それは男も分かっていたようで、すぐに分かった、と応えてきた。
《で、実際にお前を泳がすわけだが一つ条件がある》
《なんだ?》
《お前はもう俺たちの支配下にある。雇い主の情報が分かれば教えろ》
ウィスパーでそう言いながら、ヨシロウは男のBMSに一つのデータを送り込んだ。
《今送り込んだデータはお前が特定のワードを口にした時に発火するように設定したウィルスだ。発火すればBMSのナノマシンが暴走して脳を焼く》
《えっ》
《つまり、お前は俺たちに逆らえない。せいぜい互いのスパイとして頑張るんだな》
ニヤリ、とヨシロウが笑う。対して真っ青になる男。
《死にたくなければ頑張るこったな》
「しゃーねー、何も知らん奴を殺すほど俺も暇人じゃないしな。解放するわー」
話は終わりだ、とヨシロウがわざとらしく言葉を発し、男の拘束を解く。
「いいのか?」
《分かった、できることはする。でも——》
《なんだ?》
《時々、飯食わさせてください》
いやだってマジでうまいんですもんと言い訳する男に、ヨシロウは「こいつ、太ぇ……」と内心で毒づいた。

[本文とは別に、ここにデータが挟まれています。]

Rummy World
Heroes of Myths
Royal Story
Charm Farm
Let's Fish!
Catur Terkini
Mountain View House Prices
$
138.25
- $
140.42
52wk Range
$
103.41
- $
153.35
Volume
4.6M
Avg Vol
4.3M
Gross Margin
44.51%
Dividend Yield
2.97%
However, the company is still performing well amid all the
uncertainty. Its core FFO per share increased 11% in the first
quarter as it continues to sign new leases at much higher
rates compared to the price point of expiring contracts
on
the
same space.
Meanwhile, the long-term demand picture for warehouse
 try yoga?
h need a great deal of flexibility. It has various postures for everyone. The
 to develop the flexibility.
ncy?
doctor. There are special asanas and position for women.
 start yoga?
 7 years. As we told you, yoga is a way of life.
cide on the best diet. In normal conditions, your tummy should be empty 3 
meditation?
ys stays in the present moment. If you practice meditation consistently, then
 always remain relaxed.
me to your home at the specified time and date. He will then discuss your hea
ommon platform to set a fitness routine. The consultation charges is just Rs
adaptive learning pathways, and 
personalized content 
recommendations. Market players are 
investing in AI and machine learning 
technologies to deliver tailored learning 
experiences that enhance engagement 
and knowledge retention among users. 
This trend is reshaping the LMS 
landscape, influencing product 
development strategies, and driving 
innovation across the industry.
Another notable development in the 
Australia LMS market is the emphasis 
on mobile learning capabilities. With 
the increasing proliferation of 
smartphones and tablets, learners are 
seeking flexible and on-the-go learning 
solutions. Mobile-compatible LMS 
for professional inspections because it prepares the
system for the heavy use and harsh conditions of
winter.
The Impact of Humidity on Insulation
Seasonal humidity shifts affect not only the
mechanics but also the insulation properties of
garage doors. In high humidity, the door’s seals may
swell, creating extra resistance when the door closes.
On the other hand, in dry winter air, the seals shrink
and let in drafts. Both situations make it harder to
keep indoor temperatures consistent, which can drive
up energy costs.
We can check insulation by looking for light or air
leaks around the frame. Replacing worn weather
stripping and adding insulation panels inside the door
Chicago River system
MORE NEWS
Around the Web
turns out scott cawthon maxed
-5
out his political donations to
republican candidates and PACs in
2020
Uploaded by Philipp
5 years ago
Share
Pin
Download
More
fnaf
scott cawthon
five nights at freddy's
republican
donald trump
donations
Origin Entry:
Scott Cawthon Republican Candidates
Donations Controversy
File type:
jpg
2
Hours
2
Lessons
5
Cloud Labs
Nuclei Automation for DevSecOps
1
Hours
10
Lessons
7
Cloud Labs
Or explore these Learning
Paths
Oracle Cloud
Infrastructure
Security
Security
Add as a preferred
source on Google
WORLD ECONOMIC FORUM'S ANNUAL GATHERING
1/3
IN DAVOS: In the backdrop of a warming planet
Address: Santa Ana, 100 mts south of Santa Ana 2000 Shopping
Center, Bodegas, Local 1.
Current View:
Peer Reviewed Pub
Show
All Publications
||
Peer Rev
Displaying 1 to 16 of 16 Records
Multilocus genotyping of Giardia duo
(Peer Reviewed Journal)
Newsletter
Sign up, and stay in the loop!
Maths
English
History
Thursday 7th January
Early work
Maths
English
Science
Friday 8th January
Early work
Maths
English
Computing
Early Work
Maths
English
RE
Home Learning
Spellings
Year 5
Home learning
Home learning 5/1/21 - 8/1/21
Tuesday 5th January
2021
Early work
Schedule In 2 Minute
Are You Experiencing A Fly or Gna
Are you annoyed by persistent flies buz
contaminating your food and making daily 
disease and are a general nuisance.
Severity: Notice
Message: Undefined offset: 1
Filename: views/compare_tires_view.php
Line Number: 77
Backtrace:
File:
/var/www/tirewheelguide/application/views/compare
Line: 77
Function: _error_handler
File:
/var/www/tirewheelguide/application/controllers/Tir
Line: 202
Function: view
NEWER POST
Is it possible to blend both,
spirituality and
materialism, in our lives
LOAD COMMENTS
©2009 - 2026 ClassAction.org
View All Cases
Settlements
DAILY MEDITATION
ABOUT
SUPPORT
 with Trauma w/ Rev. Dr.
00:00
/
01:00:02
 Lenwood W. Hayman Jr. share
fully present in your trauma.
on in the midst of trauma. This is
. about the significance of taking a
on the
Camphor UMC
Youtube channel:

まさかゲンジの飯でと思いつつ、ヨシロウはわざと男を乱暴に突き飛ばした。
《ゲンジは優しいから食わせてくれるよ。ほら、さっさと帰った》
立ち去る男の背を見送り、ヨシロウがはぁ、とため息をつく。
「まさかスパイの仲間が増えるとは思わんかったわ」
「俺の観察眼を舐めるなよ。あの程度の変装ならすぐに分かる」
伊達に客商売してねえよ、と言う源二に、ヨシロウは「やっぱこいつすげえわ」と独りごちた。
「なあヨシロウ、お前、本当にあいつにウィルス送り込んだのか?」
ふと気になって源二が尋ねる。
「あぁ? 逆だよ逆。ワクチン送り込んどいた。遠隔操作で脳を焼くウィルスが仕込まれてたから多分即口封じされるだろうなと思って無効化したんだよ。それで命を狙われて俺に助けを求めてきたらその時は白鴉組を頼る」
「おお」
まさかのヨシロウの配慮に源二が感嘆の声を上げた。
あの男をなんとかして助けたいと思ったのを汲んでそっと手を差し伸べてくれたのはとにかく心強い。
そんなヨシロウに、源二は心の中で「ありがとう」と呟いた。
「おい、ウィスパー繋がりっぱなしだぞ」
「げ」
慌ててウィスパーの回線を閉じつつ、源二もヨシロウと並んで歩き出した。